[Data supplied]
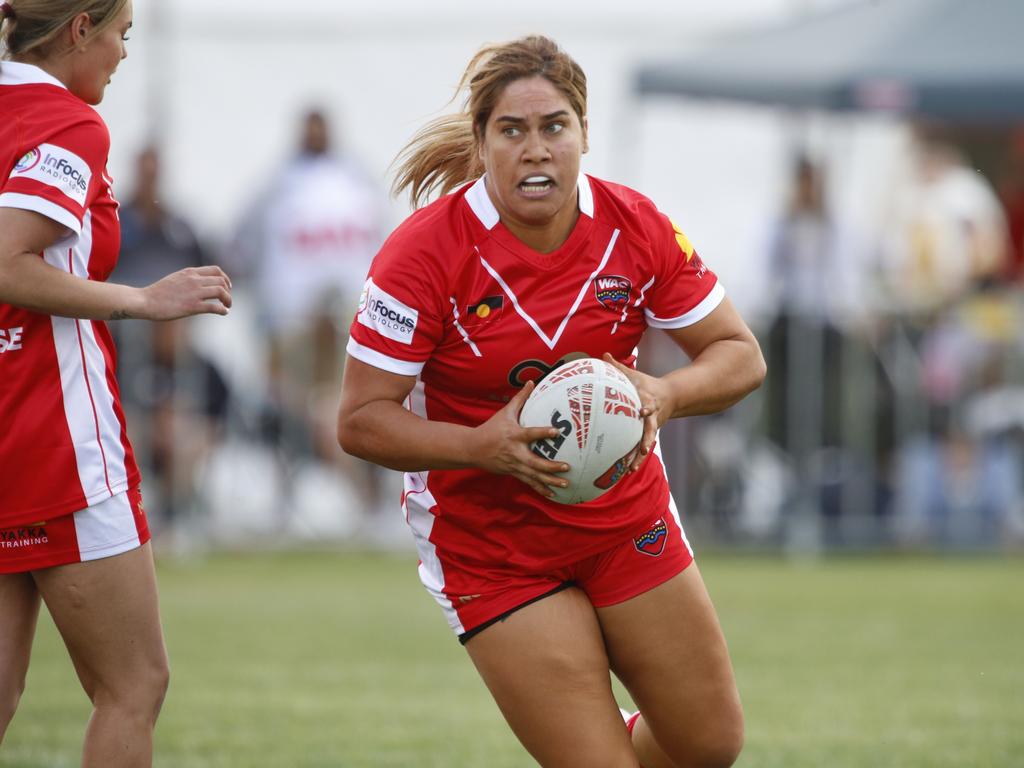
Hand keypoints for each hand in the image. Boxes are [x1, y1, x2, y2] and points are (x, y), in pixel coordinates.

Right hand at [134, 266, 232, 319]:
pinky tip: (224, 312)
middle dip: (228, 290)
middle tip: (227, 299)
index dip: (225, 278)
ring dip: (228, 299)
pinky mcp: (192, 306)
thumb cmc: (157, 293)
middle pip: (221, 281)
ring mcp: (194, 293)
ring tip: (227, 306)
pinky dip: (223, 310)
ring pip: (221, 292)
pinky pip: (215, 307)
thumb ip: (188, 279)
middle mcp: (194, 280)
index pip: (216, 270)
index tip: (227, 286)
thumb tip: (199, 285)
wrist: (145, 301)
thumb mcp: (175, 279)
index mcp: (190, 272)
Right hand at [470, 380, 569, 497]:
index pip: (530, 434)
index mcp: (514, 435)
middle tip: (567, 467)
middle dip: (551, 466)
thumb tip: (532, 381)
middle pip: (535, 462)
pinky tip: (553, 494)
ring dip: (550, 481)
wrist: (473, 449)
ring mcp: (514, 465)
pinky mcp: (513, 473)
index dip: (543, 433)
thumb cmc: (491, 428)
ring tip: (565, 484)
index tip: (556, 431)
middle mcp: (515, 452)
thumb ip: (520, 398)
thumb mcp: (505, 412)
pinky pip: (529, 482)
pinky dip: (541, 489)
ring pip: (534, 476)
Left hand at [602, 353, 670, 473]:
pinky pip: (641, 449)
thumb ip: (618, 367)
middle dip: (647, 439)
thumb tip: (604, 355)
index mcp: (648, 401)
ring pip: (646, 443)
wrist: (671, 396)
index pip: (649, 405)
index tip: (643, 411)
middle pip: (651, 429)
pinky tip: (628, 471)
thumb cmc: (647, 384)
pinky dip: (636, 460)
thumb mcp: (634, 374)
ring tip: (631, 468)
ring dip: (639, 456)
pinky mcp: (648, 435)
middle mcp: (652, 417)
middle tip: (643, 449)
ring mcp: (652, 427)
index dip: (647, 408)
[/Data supplied]
[Data supplied]
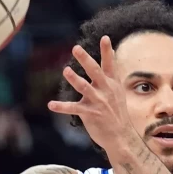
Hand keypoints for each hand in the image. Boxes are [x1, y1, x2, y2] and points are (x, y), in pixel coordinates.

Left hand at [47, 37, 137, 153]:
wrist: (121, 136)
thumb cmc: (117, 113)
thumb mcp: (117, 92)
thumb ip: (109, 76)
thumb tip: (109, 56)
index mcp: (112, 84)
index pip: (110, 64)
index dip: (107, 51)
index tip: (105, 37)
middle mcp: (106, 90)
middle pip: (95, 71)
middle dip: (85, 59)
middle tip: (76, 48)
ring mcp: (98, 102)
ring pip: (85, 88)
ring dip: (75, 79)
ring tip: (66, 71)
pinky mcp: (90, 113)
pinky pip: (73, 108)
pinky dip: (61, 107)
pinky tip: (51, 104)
[/Data supplied]
§ Instructions for the task: Copy the entries above exactly, but only from the line holding "pinky tip: (224, 312)" through the line holding "wrist: (145, 301)", both included.

§ Solution to the exercise:
pinky tip: (224, 312)
middle dip: (228, 290)
middle tip: (227, 299)
index dip: (225, 278)
ring dip: (228, 299)
pinky mcp: (192, 306)
thumb cmc: (157, 293)
middle pip: (221, 281)
ring mcp: (194, 293)
ring tip: (227, 306)
pinky dip: (223, 310)
ring pip: (221, 292)
pinky pip: (215, 307)
thumb ip: (188, 279)
middle mcp: (194, 280)
index pip: (216, 270)
index tip: (227, 286)
thumb tip: (199, 285)
wrist: (145, 301)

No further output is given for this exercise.